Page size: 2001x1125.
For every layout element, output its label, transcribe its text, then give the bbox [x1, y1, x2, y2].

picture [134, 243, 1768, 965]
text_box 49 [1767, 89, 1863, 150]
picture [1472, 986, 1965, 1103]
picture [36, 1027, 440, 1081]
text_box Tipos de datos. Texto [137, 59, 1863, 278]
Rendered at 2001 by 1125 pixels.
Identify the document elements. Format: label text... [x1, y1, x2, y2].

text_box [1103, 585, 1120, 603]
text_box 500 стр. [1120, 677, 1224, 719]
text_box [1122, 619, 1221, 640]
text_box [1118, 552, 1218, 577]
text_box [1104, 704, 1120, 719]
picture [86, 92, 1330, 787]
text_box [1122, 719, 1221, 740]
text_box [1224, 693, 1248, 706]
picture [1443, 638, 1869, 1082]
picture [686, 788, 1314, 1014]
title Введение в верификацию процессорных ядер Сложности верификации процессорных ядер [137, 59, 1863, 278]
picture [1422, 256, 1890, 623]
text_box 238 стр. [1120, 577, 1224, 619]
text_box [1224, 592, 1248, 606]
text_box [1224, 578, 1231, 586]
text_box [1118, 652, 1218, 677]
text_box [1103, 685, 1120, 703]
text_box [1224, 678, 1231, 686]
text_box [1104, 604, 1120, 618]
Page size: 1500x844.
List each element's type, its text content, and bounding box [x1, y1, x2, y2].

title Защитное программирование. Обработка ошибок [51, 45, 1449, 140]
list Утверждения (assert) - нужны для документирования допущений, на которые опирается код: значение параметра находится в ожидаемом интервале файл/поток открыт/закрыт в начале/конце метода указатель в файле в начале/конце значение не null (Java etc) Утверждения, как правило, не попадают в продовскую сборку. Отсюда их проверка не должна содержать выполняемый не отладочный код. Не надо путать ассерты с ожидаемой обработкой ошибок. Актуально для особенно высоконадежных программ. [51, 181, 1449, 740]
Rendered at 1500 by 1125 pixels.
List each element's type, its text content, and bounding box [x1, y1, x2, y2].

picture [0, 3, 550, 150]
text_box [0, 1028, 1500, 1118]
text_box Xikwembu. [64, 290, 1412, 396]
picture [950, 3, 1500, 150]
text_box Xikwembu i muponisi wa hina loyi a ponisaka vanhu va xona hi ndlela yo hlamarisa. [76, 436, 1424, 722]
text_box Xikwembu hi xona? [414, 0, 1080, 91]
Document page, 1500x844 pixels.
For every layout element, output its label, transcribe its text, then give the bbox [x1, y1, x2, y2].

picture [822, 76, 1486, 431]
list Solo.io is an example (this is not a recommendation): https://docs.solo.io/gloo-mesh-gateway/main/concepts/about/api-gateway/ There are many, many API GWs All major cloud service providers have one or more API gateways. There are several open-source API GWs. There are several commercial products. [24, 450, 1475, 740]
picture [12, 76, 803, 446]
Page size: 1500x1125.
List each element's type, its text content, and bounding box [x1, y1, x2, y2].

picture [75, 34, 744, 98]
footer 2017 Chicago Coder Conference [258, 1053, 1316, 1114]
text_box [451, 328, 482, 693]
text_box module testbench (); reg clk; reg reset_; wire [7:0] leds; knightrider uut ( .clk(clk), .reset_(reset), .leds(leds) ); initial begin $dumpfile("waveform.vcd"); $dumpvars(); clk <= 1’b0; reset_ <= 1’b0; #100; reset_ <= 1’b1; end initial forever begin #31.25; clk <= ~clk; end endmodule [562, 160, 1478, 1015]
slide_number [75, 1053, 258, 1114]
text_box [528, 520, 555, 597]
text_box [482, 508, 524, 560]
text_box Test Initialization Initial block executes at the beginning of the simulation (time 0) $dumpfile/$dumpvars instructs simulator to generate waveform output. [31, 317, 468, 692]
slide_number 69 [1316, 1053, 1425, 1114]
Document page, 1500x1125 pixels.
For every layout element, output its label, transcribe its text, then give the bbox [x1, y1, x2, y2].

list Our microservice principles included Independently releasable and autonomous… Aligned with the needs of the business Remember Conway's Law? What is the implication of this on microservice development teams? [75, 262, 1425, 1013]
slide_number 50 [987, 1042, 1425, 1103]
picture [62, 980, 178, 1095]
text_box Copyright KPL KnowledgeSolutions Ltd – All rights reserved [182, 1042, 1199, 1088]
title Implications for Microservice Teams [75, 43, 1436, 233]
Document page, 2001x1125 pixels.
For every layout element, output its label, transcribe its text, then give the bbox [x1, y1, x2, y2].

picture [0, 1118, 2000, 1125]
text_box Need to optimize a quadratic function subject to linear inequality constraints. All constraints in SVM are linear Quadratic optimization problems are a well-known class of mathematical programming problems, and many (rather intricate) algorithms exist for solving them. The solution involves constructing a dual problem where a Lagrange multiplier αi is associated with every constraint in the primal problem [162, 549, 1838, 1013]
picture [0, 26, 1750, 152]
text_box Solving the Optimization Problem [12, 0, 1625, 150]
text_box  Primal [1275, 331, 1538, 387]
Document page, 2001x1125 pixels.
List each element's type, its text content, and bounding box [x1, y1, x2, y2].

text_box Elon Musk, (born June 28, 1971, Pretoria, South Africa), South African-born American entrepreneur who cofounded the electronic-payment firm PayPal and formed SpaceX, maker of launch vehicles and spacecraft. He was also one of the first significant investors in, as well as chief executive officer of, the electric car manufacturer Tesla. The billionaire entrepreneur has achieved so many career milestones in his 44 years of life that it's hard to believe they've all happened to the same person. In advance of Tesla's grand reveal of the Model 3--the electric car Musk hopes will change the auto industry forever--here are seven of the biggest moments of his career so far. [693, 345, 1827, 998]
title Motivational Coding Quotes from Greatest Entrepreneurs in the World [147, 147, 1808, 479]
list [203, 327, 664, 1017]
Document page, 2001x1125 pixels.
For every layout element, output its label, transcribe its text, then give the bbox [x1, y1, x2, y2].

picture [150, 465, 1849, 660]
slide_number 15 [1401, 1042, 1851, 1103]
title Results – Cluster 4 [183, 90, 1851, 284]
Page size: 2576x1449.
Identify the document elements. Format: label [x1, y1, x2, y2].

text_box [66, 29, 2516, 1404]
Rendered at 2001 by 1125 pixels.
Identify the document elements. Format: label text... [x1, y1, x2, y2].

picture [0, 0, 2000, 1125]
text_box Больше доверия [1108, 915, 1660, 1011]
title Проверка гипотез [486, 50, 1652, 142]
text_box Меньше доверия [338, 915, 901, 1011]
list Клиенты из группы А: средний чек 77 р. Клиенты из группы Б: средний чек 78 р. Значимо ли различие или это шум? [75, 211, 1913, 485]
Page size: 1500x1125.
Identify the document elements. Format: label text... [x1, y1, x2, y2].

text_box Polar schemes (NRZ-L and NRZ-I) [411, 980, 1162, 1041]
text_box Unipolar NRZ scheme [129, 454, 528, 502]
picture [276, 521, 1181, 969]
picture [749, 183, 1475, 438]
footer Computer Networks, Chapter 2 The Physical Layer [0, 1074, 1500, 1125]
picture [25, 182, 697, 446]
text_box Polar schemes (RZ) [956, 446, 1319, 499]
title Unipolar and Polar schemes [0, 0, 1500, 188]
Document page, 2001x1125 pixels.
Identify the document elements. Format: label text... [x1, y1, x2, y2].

▸ **Prompt**
The reply is to be an exact repeat of the records above.

▸ **Solution for this exercise**
Page size: 2001x1125.
For every layout element, output its label, transcribe its text, then give the bbox [x1, y1, x2, y2].

picture [134, 243, 1768, 965]
text_box 49 [1767, 89, 1863, 150]
picture [1472, 986, 1965, 1103]
picture [36, 1027, 440, 1081]
text_box Tipos de datos. Texto [137, 59, 1863, 278]
Rendered at 2001 by 1125 pixels.
Identify the document elements. Format: label text... [x1, y1, x2, y2].

text_box [1103, 585, 1120, 603]
text_box 500 стр. [1120, 677, 1224, 719]
text_box [1122, 619, 1221, 640]
text_box [1118, 552, 1218, 577]
text_box [1104, 704, 1120, 719]
picture [86, 92, 1330, 787]
text_box [1122, 719, 1221, 740]
text_box [1224, 693, 1248, 706]
picture [1443, 638, 1869, 1082]
picture [686, 788, 1314, 1014]
title Введение в верификацию процессорных ядер Сложности верификации процессорных ядер [137, 59, 1863, 278]
picture [1422, 256, 1890, 623]
text_box 238 стр. [1120, 577, 1224, 619]
text_box [1224, 592, 1248, 606]
text_box [1224, 578, 1231, 586]
text_box [1118, 652, 1218, 677]
text_box [1103, 685, 1120, 703]
text_box [1224, 678, 1231, 686]
text_box [1104, 604, 1120, 618]
Page size: 1500x844.
List each element's type, its text content, and bounding box [x1, y1, x2, y2].

title Защитное программирование. Обработка ошибок [51, 45, 1449, 140]
list Утверждения (assert) - нужны для документирования допущений, на которые опирается код: значение параметра находится в ожидаемом интервале файл/поток открыт/закрыт в начале/конце метода указатель в файле в начале/конце значение не null (Java etc) Утверждения, как правило, не попадают в продовскую сборку. Отсюда их проверка не должна содержать выполняемый не отладочный код. Не надо путать ассерты с ожидаемой обработкой ошибок. Актуально для особенно высоконадежных программ. [51, 181, 1449, 740]
Rendered at 1500 by 1125 pixels.
List each element's type, its text content, and bounding box [x1, y1, x2, y2].

picture [0, 3, 550, 150]
text_box [0, 1028, 1500, 1118]
text_box Xikwembu. [64, 290, 1412, 396]
picture [950, 3, 1500, 150]
text_box Xikwembu i muponisi wa hina loyi a ponisaka vanhu va xona hi ndlela yo hlamarisa. [76, 436, 1424, 722]
text_box Xikwembu hi xona? [414, 0, 1080, 91]
Document page, 1500x844 pixels.
For every layout element, output its label, transcribe its text, then give the bbox [x1, y1, x2, y2].

picture [822, 76, 1486, 431]
list Solo.io is an example (this is not a recommendation): https://docs.solo.io/gloo-mesh-gateway/main/concepts/about/api-gateway/ There are many, many API GWs All major cloud service providers have one or more API gateways. There are several open-source API GWs. There are several commercial products. [24, 450, 1475, 740]
picture [12, 76, 803, 446]
Page size: 1500x1125.
List each element's type, its text content, and bounding box [x1, y1, x2, y2].

picture [75, 34, 744, 98]
footer 2017 Chicago Coder Conference [258, 1053, 1316, 1114]
text_box [451, 328, 482, 693]
text_box module testbench (); reg clk; reg reset_; wire [7:0] leds; knightrider uut ( .clk(clk), .reset_(reset), .leds(leds) ); initial begin $dumpfile("waveform.vcd"); $dumpvars(); clk <= 1’b0; reset_ <= 1’b0; #100; reset_ <= 1’b1; end initial forever begin #31.25; clk <= ~clk; end endmodule [562, 160, 1478, 1015]
slide_number [75, 1053, 258, 1114]
text_box [528, 520, 555, 597]
text_box [482, 508, 524, 560]
text_box Test Initialization Initial block executes at the beginning of the simulation (time 0) $dumpfile/$dumpvars instructs simulator to generate waveform output. [31, 317, 468, 692]
slide_number 69 [1316, 1053, 1425, 1114]
Document page, 1500x1125 pixels.
For every layout element, output its label, transcribe its text, then give the bbox [x1, y1, x2, y2].

list Our microservice principles included Independently releasable and autonomous… Aligned with the needs of the business Remember Conway's Law? What is the implication of this on microservice development teams? [75, 262, 1425, 1013]
slide_number 50 [987, 1042, 1425, 1103]
picture [62, 980, 178, 1095]
text_box Copyright KPL KnowledgeSolutions Ltd – All rights reserved [182, 1042, 1199, 1088]
title Implications for Microservice Teams [75, 43, 1436, 233]
Document page, 2001x1125 pixels.
For every layout element, output its label, transcribe its text, then give the bbox [x1, y1, x2, y2].

picture [0, 1118, 2000, 1125]
text_box Need to optimize a quadratic function subject to linear inequality constraints. All constraints in SVM are linear Quadratic optimization problems are a well-known class of mathematical programming problems, and many (rather intricate) algorithms exist for solving them. The solution involves constructing a dual problem where a Lagrange multiplier αi is associated with every constraint in the primal problem [162, 549, 1838, 1013]
picture [0, 26, 1750, 152]
text_box Solving the Optimization Problem [12, 0, 1625, 150]
text_box  Primal [1275, 331, 1538, 387]
Document page, 2001x1125 pixels.
List each element's type, its text content, and bounding box [x1, y1, x2, y2].

text_box Elon Musk, (born June 28, 1971, Pretoria, South Africa), South African-born American entrepreneur who cofounded the electronic-payment firm PayPal and formed SpaceX, maker of launch vehicles and spacecraft. He was also one of the first significant investors in, as well as chief executive officer of, the electric car manufacturer Tesla. The billionaire entrepreneur has achieved so many career milestones in his 44 years of life that it's hard to believe they've all happened to the same person. In advance of Tesla's grand reveal of the Model 3--the electric car Musk hopes will change the auto industry forever--here are seven of the biggest moments of his career so far. [693, 345, 1827, 998]
title Motivational Coding Quotes from Greatest Entrepreneurs in the World [147, 147, 1808, 479]
list [203, 327, 664, 1017]
Document page, 2001x1125 pixels.
For every layout element, output its label, transcribe its text, then give the bbox [x1, y1, x2, y2].

picture [150, 465, 1849, 660]
slide_number 15 [1401, 1042, 1851, 1103]
title Results – Cluster 4 [183, 90, 1851, 284]
Page size: 2576x1449.
Identify the document elements. Format: label [x1, y1, x2, y2].

text_box [66, 29, 2516, 1404]
Rendered at 2001 by 1125 pixels.
Identify the document elements. Format: label text... [x1, y1, x2, y2].

picture [0, 0, 2000, 1125]
text_box Больше доверия [1108, 915, 1660, 1011]
title Проверка гипотез [486, 50, 1652, 142]
text_box Меньше доверия [338, 915, 901, 1011]
list Клиенты из группы А: средний чек 77 р. Клиенты из группы Б: средний чек 78 р. Значимо ли различие или это шум? [75, 211, 1913, 485]
Page size: 1500x1125.
Identify the document elements. Format: label text... [x1, y1, x2, y2].

text_box Polar schemes (NRZ-L and NRZ-I) [411, 980, 1162, 1041]
text_box Unipolar NRZ scheme [129, 454, 528, 502]
picture [276, 521, 1181, 969]
picture [749, 183, 1475, 438]
footer Computer Networks, Chapter 2 The Physical Layer [0, 1074, 1500, 1125]
picture [25, 182, 697, 446]
text_box Polar schemes (RZ) [956, 446, 1319, 499]
title Unipolar and Polar schemes [0, 0, 1500, 188]
Document page, 2001x1125 pixels.
Identify the document elements. Format: label text... [x1, y1, x2, y2].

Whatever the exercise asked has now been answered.